Oil & Gas Clean Energy Technology Continues to Advance

By Maureen McCall

In this climate of conventional energy company mega-mergers and acquisitions in both the U.S., and Canada creating renewed interest in production, conventional energy tech advancements are the key to managing a reliable energy supply with lower emissions, efficient budgets, and improved safety.

New tech advancements by an Alberta, Canada company have recently received great recognition from an energy industry technical association. In November 2023, Wireline Abandonment and Completion Corp (WACORP) was awarded the 2023 ICoTA Canada Innovation of the Year Award from the Intervention & Coiled Tubing Association – ICoTA Canadian Chapter for WACORP’s KWAT rigless abandonment technology. ICoTA is a global association with chapters in the U.S., Canada, Europe, Latin America, the Middle East, and North Africa.

WACORP- the Wireline Abandonment and Completion Corp was founded in 2016 to improve and streamline the abandonment of oil and gas wells in Alberta in response to significant demand for the zonal abandonment of suspended wells. However, wireline technology has significant applications for emission’s reduction and revival of older producing wells that make it ripe for applications needed by acquiring companies.
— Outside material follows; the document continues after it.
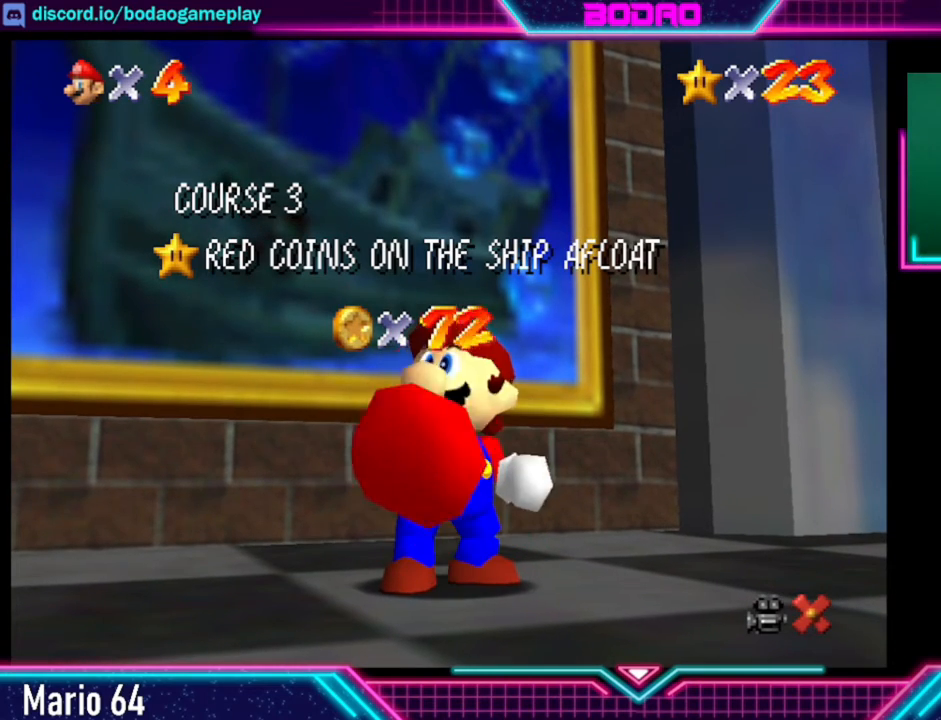
Gameplay with a controller (Xbox layout); each line is a JSON object with the inputs held at the frame after it. "events" lists button and stick changes between this image and that frame as [ms after this image, input, new state], when the widget could be followed in between. Not read: L3 R3 right_stick.
{"buttons": [], "left_stick": "center", "events": [[360, "A", "down"], [440, "A", "up"]]}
As companies make significant acquisitions, they also acquire new liabilities. Wireline technology has direct applications for abandonments. After recently using WACORP’s wireline technology in Canada, Dustin Pashko, Lead Wells Supervisor at Shell Australia commented: “We recently utilized KWAT to set and pressure test an abandonment plug above the lower set of perforations in a two-zone well in Northeast BC. Being able to do this on wireline saved us over $10k/30% compared to doing this the conventional way. Considering the number of legacy wells that we need to abandon in the near future with dual completions and/or minor casing leaks, integrating this tool into our abandonment practices is going to result in significant cost and time savings.”
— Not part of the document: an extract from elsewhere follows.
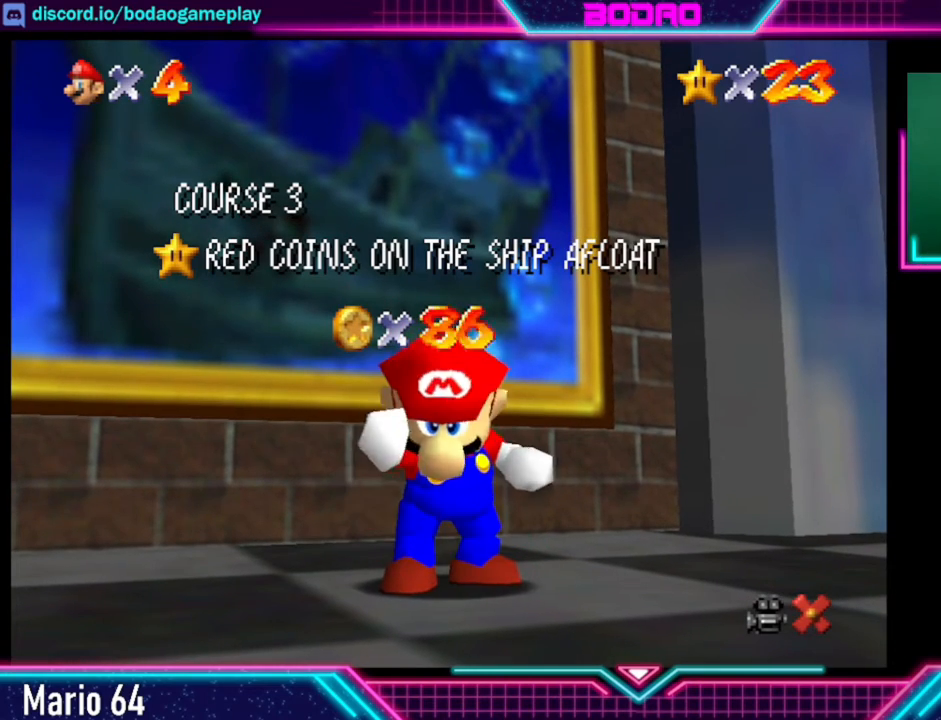
{"buttons": [], "left_stick": "center", "events": []}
As well as for abandonments, wireline technology has direct applications for workovers and the remediation of wells with high surface casing vent flow. It is a more efficient method, requiring shorter timelines, with a lower number of crew, and fewer trucks and equipment. The result is significantly lower emissions and lower costs- less time spent on the well, lower budgets, less equipment and manpower and improved safety due to the nature of WACORP’s technology.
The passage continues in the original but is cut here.